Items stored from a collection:
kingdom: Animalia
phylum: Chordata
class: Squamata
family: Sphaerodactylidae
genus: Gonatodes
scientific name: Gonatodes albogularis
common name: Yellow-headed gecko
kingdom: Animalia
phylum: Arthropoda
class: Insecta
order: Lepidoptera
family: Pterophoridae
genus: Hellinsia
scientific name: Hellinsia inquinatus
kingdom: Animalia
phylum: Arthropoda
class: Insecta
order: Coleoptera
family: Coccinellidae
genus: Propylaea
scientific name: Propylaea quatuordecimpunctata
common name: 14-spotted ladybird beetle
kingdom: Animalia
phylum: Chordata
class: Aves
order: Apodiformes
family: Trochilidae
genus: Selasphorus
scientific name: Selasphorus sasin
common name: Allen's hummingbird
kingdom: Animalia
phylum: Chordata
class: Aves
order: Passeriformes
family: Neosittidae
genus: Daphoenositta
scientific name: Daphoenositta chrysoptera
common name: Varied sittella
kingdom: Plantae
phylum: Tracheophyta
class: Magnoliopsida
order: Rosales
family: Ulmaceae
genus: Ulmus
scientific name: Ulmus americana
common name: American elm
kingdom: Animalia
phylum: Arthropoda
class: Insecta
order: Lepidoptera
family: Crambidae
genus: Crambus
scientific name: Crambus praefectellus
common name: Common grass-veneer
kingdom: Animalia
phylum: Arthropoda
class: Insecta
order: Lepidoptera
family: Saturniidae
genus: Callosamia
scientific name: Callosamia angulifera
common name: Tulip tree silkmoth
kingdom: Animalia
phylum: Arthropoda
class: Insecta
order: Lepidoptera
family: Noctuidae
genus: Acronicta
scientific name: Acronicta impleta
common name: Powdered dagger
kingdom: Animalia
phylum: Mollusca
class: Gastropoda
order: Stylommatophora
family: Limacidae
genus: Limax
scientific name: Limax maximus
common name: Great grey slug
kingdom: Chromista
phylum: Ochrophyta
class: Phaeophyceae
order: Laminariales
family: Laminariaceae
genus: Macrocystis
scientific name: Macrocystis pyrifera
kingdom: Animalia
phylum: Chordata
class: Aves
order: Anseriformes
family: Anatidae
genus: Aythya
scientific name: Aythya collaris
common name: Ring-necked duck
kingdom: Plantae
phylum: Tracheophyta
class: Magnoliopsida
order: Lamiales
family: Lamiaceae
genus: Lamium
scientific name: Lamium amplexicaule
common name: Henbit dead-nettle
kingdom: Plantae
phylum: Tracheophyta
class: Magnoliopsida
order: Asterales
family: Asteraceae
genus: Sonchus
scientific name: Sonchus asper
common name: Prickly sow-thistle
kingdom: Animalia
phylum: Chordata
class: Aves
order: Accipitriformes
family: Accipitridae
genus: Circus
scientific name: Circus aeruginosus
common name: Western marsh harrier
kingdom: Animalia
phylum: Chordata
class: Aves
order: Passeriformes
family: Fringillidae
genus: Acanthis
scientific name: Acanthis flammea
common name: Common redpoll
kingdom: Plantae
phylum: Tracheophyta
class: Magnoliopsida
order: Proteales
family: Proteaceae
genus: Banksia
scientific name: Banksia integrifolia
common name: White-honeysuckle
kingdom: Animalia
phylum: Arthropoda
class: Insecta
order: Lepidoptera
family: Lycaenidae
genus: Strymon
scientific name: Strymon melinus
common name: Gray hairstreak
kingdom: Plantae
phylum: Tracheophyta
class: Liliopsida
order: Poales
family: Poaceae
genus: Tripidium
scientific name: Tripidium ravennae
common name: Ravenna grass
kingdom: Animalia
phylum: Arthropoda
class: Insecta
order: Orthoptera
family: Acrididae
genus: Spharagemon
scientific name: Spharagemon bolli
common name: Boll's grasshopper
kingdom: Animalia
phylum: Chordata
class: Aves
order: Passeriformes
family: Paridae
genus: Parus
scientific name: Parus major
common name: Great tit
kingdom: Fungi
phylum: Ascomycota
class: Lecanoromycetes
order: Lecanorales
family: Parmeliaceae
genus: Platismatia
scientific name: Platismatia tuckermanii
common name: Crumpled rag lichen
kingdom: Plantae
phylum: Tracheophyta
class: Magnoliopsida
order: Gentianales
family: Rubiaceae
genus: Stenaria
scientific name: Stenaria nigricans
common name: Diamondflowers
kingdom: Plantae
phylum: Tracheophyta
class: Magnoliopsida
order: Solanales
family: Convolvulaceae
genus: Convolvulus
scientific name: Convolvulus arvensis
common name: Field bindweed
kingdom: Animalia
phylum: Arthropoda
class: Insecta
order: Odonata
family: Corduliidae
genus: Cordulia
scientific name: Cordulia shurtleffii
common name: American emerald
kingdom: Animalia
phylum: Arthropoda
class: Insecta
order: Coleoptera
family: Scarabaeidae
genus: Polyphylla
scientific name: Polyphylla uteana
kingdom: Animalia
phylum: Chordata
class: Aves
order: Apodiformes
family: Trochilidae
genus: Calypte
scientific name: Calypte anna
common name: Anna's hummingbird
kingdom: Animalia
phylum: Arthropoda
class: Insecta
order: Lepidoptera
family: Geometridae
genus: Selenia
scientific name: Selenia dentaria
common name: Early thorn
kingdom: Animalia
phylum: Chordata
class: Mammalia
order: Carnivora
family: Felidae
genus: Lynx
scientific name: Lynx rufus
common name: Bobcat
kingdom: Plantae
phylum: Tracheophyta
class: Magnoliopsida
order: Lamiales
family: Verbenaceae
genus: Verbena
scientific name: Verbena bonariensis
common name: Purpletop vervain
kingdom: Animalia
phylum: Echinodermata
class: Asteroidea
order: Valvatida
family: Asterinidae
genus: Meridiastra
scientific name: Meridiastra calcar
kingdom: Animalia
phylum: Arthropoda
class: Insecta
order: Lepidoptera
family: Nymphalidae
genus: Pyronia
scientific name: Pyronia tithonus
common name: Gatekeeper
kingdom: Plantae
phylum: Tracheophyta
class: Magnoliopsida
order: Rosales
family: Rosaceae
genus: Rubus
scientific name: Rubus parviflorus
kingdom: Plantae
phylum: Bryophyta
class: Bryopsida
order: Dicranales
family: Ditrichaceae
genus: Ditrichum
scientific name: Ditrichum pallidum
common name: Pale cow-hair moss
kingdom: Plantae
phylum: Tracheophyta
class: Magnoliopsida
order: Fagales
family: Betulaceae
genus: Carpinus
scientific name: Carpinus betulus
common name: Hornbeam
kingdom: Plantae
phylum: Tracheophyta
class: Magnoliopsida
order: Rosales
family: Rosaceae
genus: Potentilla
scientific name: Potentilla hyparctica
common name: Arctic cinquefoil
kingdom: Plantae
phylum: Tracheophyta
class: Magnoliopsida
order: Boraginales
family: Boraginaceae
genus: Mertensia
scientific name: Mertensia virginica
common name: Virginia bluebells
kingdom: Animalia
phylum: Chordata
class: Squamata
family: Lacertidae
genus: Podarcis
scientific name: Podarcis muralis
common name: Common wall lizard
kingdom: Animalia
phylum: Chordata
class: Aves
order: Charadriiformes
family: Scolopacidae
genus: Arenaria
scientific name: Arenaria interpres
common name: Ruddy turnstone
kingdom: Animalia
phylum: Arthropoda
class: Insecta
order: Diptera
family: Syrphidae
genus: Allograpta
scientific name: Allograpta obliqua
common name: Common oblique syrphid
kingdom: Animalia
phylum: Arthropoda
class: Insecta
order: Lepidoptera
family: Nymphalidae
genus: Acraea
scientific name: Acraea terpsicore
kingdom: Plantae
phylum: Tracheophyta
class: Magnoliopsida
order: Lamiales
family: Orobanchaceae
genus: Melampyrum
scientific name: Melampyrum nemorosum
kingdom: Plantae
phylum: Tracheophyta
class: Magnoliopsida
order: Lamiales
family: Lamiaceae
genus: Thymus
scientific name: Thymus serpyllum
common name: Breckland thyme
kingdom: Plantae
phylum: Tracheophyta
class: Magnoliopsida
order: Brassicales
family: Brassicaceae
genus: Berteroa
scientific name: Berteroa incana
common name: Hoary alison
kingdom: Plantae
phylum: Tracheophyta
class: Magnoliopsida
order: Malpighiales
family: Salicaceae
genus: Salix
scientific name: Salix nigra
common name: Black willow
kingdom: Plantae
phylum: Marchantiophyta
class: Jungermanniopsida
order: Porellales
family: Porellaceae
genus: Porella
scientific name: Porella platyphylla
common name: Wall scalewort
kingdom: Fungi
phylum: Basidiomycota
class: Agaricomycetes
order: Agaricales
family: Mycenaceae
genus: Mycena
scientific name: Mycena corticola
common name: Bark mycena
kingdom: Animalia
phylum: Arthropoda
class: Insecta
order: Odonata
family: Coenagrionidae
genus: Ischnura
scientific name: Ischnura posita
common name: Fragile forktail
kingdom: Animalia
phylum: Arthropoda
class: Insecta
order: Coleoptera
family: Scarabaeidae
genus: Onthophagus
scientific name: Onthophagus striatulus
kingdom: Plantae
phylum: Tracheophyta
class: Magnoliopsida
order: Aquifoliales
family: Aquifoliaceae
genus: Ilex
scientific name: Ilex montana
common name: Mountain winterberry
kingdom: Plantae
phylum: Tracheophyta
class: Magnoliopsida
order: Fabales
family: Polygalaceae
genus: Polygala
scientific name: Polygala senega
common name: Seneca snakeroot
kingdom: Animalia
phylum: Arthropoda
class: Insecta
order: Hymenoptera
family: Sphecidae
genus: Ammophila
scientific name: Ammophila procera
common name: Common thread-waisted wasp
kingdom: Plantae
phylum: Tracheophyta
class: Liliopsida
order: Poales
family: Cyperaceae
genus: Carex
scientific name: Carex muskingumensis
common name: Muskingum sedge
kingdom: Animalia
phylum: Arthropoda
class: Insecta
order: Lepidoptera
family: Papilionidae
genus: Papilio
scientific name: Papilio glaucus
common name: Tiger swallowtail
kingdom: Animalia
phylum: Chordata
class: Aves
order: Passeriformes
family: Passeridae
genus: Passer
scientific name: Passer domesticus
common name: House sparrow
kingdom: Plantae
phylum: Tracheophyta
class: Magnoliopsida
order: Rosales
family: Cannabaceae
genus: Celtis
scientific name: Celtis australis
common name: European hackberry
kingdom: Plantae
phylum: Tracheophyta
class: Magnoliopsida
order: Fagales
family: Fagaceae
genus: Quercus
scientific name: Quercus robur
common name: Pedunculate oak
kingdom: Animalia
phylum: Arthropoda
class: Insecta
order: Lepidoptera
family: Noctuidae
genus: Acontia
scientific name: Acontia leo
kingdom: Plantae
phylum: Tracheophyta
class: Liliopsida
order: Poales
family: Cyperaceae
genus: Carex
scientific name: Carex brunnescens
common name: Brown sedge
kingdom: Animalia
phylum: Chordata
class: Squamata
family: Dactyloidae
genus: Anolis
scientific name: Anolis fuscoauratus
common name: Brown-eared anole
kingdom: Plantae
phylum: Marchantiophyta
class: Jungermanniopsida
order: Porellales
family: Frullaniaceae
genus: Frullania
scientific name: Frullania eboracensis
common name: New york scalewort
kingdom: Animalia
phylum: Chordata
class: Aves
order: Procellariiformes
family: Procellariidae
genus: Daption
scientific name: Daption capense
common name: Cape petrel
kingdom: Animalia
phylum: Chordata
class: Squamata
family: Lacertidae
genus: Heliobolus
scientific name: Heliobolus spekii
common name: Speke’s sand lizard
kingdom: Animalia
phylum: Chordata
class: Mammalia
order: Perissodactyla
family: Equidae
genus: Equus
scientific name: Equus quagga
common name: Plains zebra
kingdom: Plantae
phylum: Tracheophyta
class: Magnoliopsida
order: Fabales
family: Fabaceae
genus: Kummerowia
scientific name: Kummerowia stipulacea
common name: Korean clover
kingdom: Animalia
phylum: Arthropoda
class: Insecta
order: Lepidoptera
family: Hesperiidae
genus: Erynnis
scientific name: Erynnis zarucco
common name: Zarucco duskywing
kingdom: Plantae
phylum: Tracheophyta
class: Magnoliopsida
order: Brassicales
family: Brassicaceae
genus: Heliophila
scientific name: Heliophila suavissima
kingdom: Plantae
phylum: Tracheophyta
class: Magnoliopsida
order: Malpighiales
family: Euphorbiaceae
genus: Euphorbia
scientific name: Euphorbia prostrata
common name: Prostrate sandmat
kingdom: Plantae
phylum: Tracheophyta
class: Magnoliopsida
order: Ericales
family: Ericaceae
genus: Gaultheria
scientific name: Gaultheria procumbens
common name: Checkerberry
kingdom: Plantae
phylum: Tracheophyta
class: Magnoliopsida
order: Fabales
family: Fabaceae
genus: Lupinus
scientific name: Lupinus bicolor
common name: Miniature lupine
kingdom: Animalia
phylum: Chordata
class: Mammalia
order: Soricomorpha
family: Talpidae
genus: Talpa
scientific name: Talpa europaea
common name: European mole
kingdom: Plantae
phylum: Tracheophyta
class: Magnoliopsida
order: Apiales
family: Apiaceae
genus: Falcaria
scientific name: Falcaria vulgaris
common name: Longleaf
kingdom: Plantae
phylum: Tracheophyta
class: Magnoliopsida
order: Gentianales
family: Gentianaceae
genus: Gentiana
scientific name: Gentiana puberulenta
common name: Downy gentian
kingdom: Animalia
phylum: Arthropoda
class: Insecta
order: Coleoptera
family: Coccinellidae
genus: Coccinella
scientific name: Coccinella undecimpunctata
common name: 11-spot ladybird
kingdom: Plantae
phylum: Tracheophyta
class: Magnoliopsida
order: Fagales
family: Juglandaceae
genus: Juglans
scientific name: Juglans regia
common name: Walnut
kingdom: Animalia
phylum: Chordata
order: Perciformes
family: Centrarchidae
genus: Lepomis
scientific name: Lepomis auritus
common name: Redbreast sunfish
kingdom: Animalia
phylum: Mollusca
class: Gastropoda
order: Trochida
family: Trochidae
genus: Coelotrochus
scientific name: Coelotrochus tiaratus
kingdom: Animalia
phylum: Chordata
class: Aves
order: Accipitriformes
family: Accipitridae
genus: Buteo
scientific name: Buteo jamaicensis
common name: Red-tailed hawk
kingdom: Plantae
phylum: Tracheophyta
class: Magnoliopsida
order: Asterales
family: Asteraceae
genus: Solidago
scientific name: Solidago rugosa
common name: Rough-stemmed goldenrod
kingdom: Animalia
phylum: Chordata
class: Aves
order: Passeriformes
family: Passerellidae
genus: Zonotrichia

• THE TASK: Please pull out the lines of data from the line containing "common name: Bobcat" to the line containing "common name: Pale cow-hair moss", including both of those lines. Reproduce them unchanged.

• EXPECTED OUTPUT:
common name: Bobcat
kingdom: Plantae
phylum: Tracheophyta
class: Magnoliopsida
order: Lamiales
family: Verbenaceae
genus: Verbena
scientific name: Verbena bonariensis
common name: Purpletop vervain
kingdom: Animalia
phylum: Echinodermata
class: Asteroidea
order: Valvatida
family: Asterinidae
genus: Meridiastra
scientific name: Meridiastra calcar
kingdom: Animalia
phylum: Arthropoda
class: Insecta
order: Lepidoptera
family: Nymphalidae
genus: Pyronia
scientific name: Pyronia tithonus
common name: Gatekeeper
kingdom: Plantae
phylum: Tracheophyta
class: Magnoliopsida
order: Rosales
family: Rosaceae
genus: Rubus
scientific name: Rubus parviflorus
kingdom: Plantae
phylum: Bryophyta
class: Bryopsida
order: Dicranales
family: Ditrichaceae
genus: Ditrichum
scientific name: Ditrichum pallidum
common name: Pale cow-hair moss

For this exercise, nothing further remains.